Genre: melodic death metal
Melodeath can be good, and it can be bad. It can be really good, and it can be really bad. A lot of melodeath is just a watered down imitation of the once so mighty Gothenburg-sound, but some melodeath can be really awesome and groundbreaking. For my money At The Gates' Slaughter of the Soul and Carcass' Heartwork as well as early releases by Inflames plus most releases by Dark Tranquility and Arch Enemy belong to the category of really awesome melodeath as do more obscure releases such as Cyanotics The Chasm Within and Mindmare's Disordered Existence.
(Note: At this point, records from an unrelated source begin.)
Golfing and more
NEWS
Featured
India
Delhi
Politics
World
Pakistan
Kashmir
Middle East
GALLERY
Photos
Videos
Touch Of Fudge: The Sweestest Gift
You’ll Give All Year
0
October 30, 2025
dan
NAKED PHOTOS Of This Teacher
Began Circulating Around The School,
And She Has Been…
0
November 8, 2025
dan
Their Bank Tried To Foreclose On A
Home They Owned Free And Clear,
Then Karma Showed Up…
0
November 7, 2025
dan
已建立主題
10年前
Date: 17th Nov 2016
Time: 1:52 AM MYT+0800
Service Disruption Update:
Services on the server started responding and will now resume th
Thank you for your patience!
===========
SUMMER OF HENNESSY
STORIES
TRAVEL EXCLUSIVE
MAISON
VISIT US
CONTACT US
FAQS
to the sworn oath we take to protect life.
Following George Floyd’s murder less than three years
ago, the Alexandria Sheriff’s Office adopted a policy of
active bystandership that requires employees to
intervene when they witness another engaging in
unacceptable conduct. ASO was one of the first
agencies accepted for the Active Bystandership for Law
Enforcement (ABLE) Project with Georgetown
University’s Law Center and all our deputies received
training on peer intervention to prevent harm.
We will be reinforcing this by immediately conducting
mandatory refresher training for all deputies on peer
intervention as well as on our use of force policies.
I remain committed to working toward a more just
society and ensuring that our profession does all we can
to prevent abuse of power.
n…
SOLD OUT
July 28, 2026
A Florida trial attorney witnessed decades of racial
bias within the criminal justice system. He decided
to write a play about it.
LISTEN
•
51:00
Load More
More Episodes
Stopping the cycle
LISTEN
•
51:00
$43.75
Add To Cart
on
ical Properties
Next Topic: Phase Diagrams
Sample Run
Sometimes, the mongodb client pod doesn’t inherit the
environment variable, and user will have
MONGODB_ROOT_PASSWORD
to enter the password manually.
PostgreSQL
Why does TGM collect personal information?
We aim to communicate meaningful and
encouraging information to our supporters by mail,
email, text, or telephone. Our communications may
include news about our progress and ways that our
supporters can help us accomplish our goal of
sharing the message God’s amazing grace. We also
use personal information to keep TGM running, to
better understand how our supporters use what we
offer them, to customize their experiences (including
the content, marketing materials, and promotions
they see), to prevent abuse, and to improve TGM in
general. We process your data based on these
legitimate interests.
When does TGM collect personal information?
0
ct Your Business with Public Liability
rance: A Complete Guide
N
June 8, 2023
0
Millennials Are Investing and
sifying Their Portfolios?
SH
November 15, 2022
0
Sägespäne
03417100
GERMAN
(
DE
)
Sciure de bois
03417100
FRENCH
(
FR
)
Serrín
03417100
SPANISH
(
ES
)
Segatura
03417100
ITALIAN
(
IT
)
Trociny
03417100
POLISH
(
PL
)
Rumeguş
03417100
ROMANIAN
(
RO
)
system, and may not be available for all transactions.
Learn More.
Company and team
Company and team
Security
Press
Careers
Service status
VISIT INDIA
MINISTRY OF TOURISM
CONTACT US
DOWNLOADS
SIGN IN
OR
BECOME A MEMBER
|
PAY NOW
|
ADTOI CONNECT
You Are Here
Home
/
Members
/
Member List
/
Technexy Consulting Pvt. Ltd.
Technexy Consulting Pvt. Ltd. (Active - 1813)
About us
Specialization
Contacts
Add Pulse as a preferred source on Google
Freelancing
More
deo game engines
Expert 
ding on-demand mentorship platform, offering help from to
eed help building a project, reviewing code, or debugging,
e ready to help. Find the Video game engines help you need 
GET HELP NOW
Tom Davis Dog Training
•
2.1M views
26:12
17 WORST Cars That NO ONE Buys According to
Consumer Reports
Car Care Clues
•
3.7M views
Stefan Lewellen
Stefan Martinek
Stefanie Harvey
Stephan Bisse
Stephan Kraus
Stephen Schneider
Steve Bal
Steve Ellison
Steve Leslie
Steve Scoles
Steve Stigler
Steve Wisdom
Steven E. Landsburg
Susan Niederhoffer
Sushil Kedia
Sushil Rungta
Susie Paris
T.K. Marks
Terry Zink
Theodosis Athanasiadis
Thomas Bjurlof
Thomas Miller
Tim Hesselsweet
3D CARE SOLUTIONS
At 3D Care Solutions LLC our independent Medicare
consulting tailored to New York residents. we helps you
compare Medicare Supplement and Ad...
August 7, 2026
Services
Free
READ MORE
American metallers Dreaming Dead's Midnightmares belong to this group of awesome melodeath releases.
Importantly, although it is quite obviously inspired by the likes of At the Gates and Dark Tranquility, Midnightmares does not sound like a tame imitation of Gothenburg-metal. Drawing on black metal and featuring ferocious blastbeats, Dreaming Dead take their music in their very own direction, as they manage to very successfully create a near perfect equilibrium between the brutal and the melodic. At times, they even come across as being quite progressive, featuring a couple of Opeth-style mellow passages, and they also infuse their music with tech death metal elements (just check out a track like 'Exile'). Rather than blindly copying the style of Swedish nelodeath giants, Dreaming Dead seem to look to their own American hinterland for inspiration, and, thus, there appears to be somewhat of an influence from Chuck Schuldiner's classic Death releases on this album, too, which I personally appreciate a lot. And this is the source of another progressive side to Dreaming Dead's music.
It is difficult to pick highlights from an album where all the songs are extremely good, but there is one particular track that really stands out to me, and that is the instrumental 'In Memoriam', because it takes the listener through a variety of impressions and because it really captures how the entire album is both multi-facetted and yet incredibly focused. It should be mentioned that, although my favorite track on the album is an instrumental, I do not have any problems with the growled singing style that characterizes the rest of the album, which is delivered very convincingly by Elizabeth Schall Elliot.
For my money, Midnightmares is an example of compelling and innovative melodeath which retains the darkness and brutality of extreme metal and but still manages to be incredibly melodic without descending into the pop hell that a lot of Gothenburg-based acts find themselves in these days. If you are into melodic death metal and have not yet acquired Dreaming Dead's Midnightmares, hurry up and buy it now.